(Reuters) - United Technologies Corp (UTX.N) reported a 26 percent decline in profit, reflecting large restructuring charges at the end of a year that saw the company close its largest-ever acquisition and sell several small units.
The diversified U.S. manufacturer said on Wednesday fourth-quarter earnings from continuing operations fell to $945 million from $1.28 billion a year earlier. Per-share profit from continuing operations came to $1.04, down from $1.42 a year earlier.
The results for the just-ended quarter included 25 cents per share of restructuring charges and other one-time items.

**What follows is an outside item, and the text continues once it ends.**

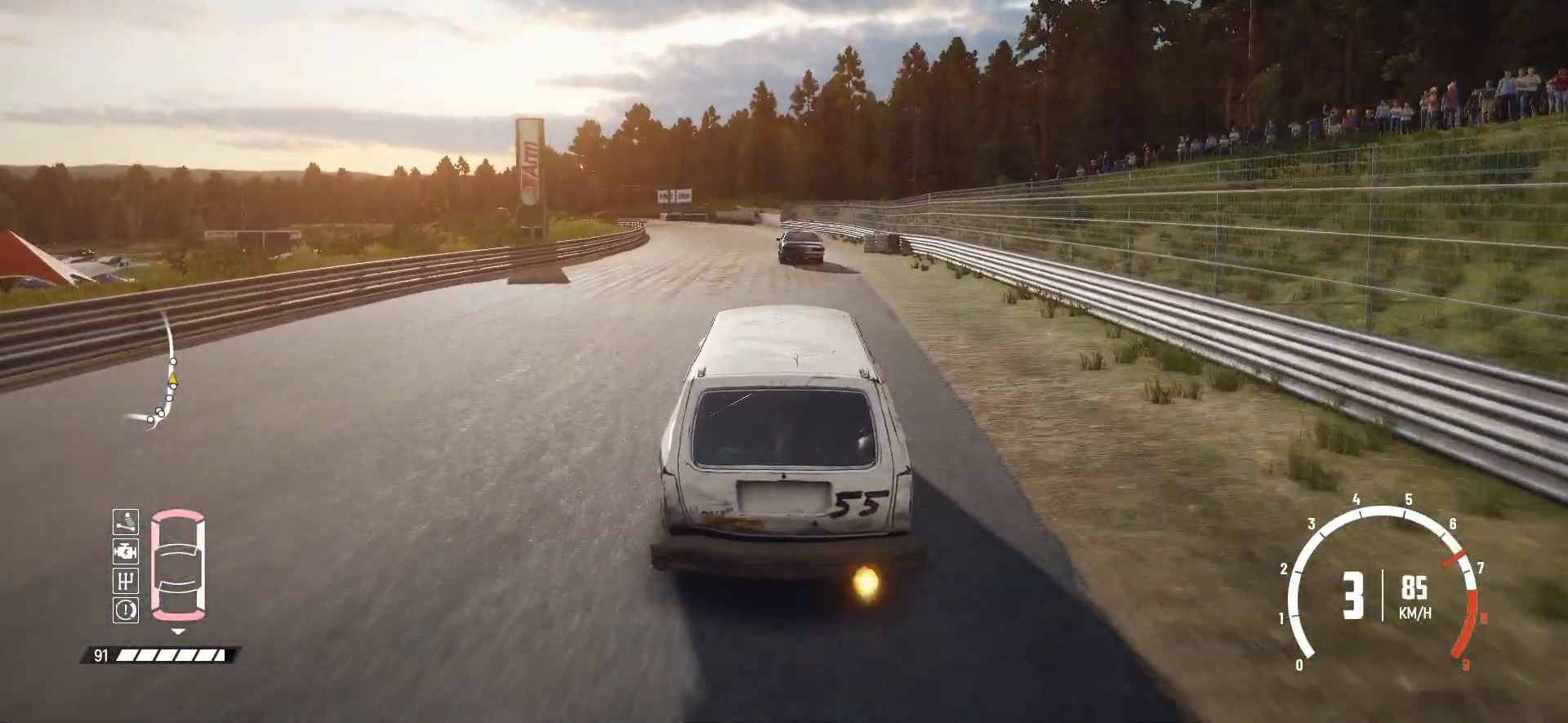
{"buttons": ["R2"], "left_stick": "center", "events": [[133, "left_stick", "center"]]}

Revenue at United Tech, the world’s largest maker of elevators and air conditioners, rose 14.4 percent to $16.44 billion from $14.38 billion a year earlier.
The company, which also makes Pratt & Whitney jet engines and Sikorsky helicopters, did not change its 2013 profit forecast for earnings of $5.85 to $6.15 per share.
Hartford, Connecticut-based United Tech last year closed its $16.5 billion takeover of aircraft components maker Goodrich Corp and sold or are selling units that make products including wind turbines, fuel cells and industrial pumps.
United Tech shares are up 12 percent over the past year, outpacing the 9 percent rise of the Dow Jones industrial average .DJI.